**THE INPUT**
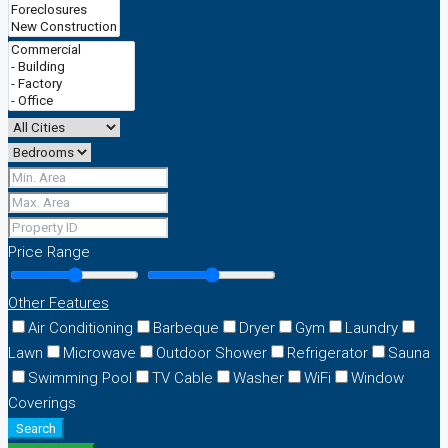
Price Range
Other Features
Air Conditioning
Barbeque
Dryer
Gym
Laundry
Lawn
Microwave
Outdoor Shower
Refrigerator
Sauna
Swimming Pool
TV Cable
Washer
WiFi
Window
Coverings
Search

* * *

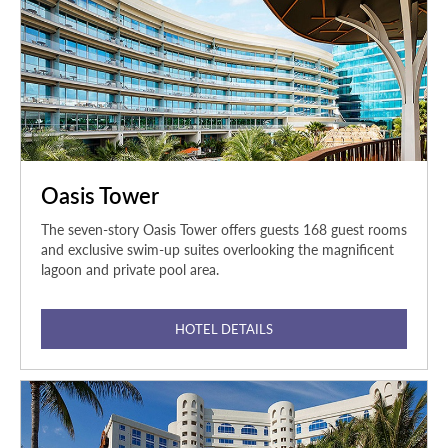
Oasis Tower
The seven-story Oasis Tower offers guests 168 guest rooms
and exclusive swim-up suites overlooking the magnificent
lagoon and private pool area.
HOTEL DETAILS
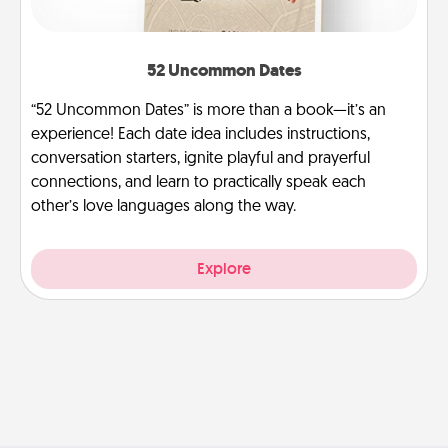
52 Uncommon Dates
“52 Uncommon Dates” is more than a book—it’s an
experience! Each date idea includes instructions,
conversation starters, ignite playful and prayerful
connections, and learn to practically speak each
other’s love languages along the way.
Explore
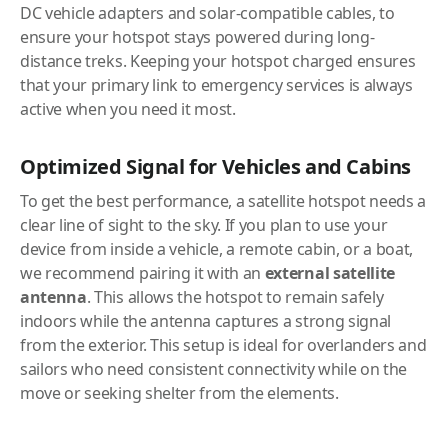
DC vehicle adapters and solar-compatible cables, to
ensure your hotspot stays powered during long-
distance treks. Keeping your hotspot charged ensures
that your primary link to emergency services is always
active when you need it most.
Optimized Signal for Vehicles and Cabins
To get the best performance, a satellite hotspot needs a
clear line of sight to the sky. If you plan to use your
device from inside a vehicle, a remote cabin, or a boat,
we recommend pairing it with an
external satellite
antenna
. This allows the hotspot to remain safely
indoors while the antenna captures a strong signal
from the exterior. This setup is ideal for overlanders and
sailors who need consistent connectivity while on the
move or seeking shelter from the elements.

**WHAT THE EXERCISE ASKS**
Whenever the word "while" shows up in a line of the entries above, copy that line.

**SOLUTION**
indoors while the antenna captures a strong signal
sailors who need consistent connectivity while on the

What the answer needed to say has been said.